MedDRA2Vec: Training Medical Graph Embeddings for Clinical NLP

Creating word embeddings for biomedical terminology is an up-and-coming field. While vast amounts of data are available--encoded in texts, medical codes, ontologies, and patient data--researchers have struggled to create medical term embeddings that are widely used, reproduced, and studied, since many primary data sources of clinical notes and patient data have restricted access.
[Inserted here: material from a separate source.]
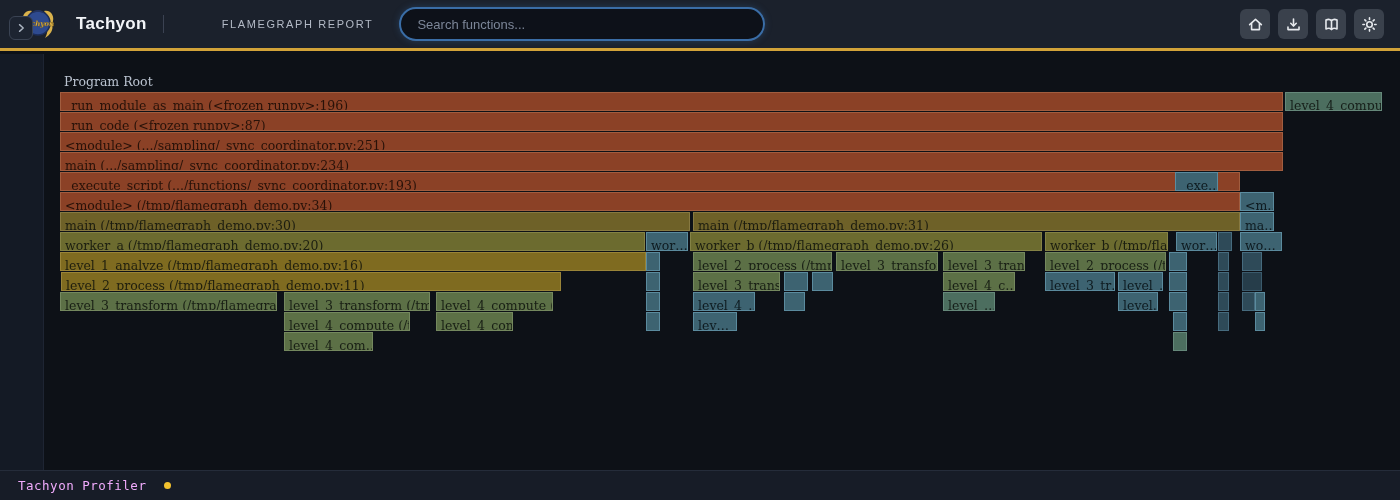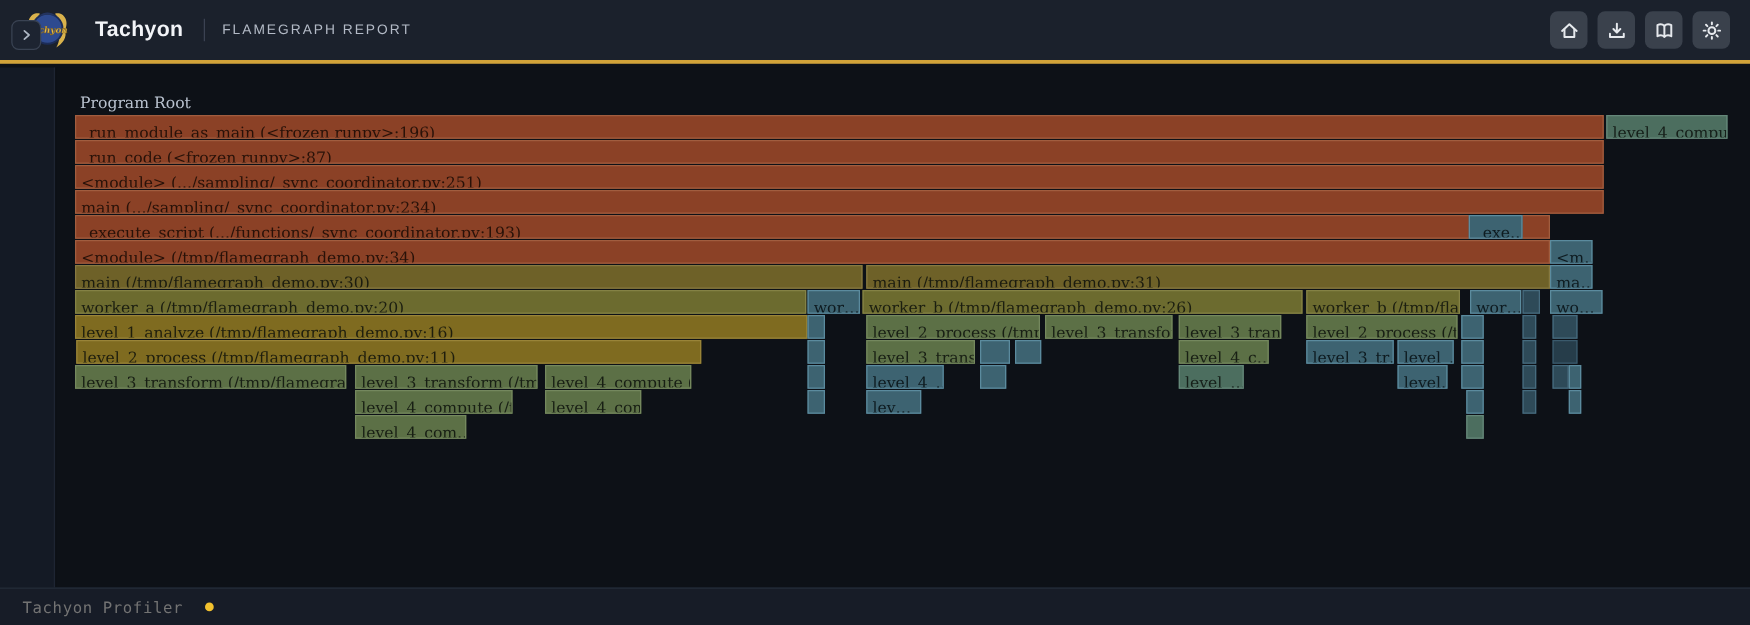"FLAMEGRAPH REPORT" .report-label { margin-left: none -> 44px }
In response to these challenges, our research derives embeddings from an open-access resource, namely MedDRA, the Medical Dictionary for Regulatory Activities. We use two different embedding methods, Poincare and Node2Vec, to derive embeddings and evaluate these embeddings using cosine concept similarity and the prediction of diagnoses from a patient visit given the diagnoses of a previous visit. Our research shows that on concept similarity and patient diagnosis tasks, MedDRA embeddings are comparable, or even better in some cases, to BioBert embeddings. The latter embeddings are derived from a BERT model that is additionally trained on large biomedical corpora, namely PubMed articles. The MedDRA embeddings also performed close to the accuracy of Snomed2Vec embeddings on the patient diagnosis task, although slightly worse. Snomed2Vec embeddings are trained using the SNOMED-CT ontology, which is one of the largest open-access biomedical ontologies. Our research shows that ontologies other than SNOMED-CT can be used to derive competitive medical term embeddings. We also provide our full code base and resulting embeddings for recreation and further research within the biomedical NLP field.